When someone was demoing the AI pin, it mentioned the Golden Gate Bridge in the distance, so not sure why this one didn't mention the Sydney harbour Bridge.

Identifying context-specific information.

I believe gpt4, and therefore apps like be my AI can already identify landmarks and stuff like that if we "reanalyse" with the location information. If in the above scenario, if you tell that the picture is of the skyline of Sydney, it could probably give the landmark name.
Something like Gemini could in fact use the search engine capabilities to simply find it out without us giving any info on our part...

A description with the location I got with Meta AI

The image shows a stunning waterfall, known as Tortum Waterfall, located in Uzundere, Turkey. It's surrounded by lush greenery and towering rocks that create a picturesque scene. The water cascades down from a great height, forming a misty veil around the base of the falls, where a rainbow appears to arc across the sky. The overall effect is breathtakingly beautiful, making it an ideal spot for nature lovers and photographers.

Thanks, that answers my question

Refining the description with questions and more information would work for me. My original point was to get closer and closer to trusting the AI descriptions by cross-checking and contrasting them against each other. I'm not yet using most of these apps being discussed.
@ Lottie, I sometimes build or make repairs to electronics or electric machinery for my own personal use; nothing very complicated. The color recognition apps in combination with an 18% gray card, like what is used in photography, have been a game changer for me. As far as a support worker... I haven't had anything remotely like that since the 90s when I was in college.

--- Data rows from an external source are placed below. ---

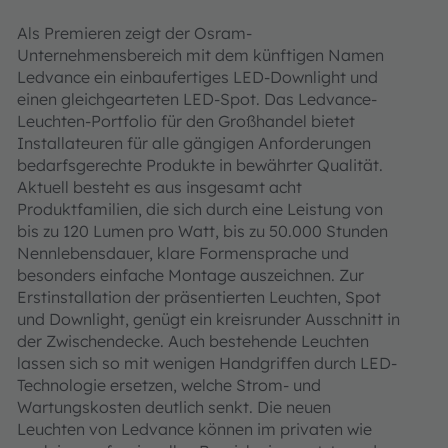
Als Premieren zeigt der Osram-
Unternehmensbereich mit dem künftigen Namen
Ledvance ein einbaufertiges LED-Downlight und
einen gleichgearteten LED-Spot. Das Ledvance-
Leuchten-Portfolio für den Großhandel bietet
Installateuren für alle gängigen Anforderungen
bedarfsgerechte Produkte in bewährter Qualität.
Aktuell besteht es aus insgesamt acht
Produktfamilien, die sich durch eine Leistung von
bis zu 120 Lumen pro Watt, bis zu 50.000 Stunden
Nennlebensdauer, klare Formensprache und
besonders einfache Montage auszeichnen. Zur
Erstinstallation der präsentierten Leuchten, Spot
und Downlight, genügt ein kreisrunder Ausschnitt in
der Zwischendecke. Auch bestehende Leuchten
lassen sich so mit wenigen Handgriffen durch LED-
Technologie ersetzen, welche Strom- und
Wartungskosten deutlich senkt. Die neuen
Leuchten von Ledvance können im privaten wie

Well, here's another situation...

If I'm making a set of earrings or a neckless, I might double check the colors of the beads/charms or the metals to be sure they are all the same before I get started. I might also run it through the AI to be sure a picture of the finished item at least shows the item. I did not have a way of taking pictures of my work back when I made ceramic sculptures, and only have a few examples other people took of them to brag about etc.

@Emre TEO

That's really quite nice - assuming it is accurate and you weren't just pointing your phone at your bath tap.

How were you analysing it with meta? Is this using the meta ray-bans or is there an app you can use? I did see that the meta apps would be rolling out with some sort of AI built in (using Llama 3 or whatever it is called) It would be nice to get something like that built into facebook which doesn't even have a proper share option.
itself.

I believe photos have the location coordinates embedded into them (assuming you allow it) so the AI shouldn't need to guess where the photo was taken. What might be nice is if the direction the camera was pointing at could also be recorded there and then the AI would be able to have a pretty good guess at what you were looking at even without analysing the photo. (Obviously only for certain types of photos.)

Description by rayban meta

I took the photo with rayban meta and copied the answer I got with look and ask from the meta view app.

Re: Look and Ask

Ah, thank you - that is fantastic. I am a little jealous - I have the Ray-bans but am not in the US. I think having that sort of thing right on your face makes a big difference.

Meta AI

Meta AI has roled out for several countries. It's integrated into the Meta apps such as facebook and Instagram apart from a web interface I checked the web interface out; it's interesting; your typical chatbot but offers easy image generation capabilities. But it has no upload picture option so that you can get one described. Haven't checked out how the app integration works; if we'll be able to share a picture from insta and ask meta to give me a describtion. That'd be prittey cool.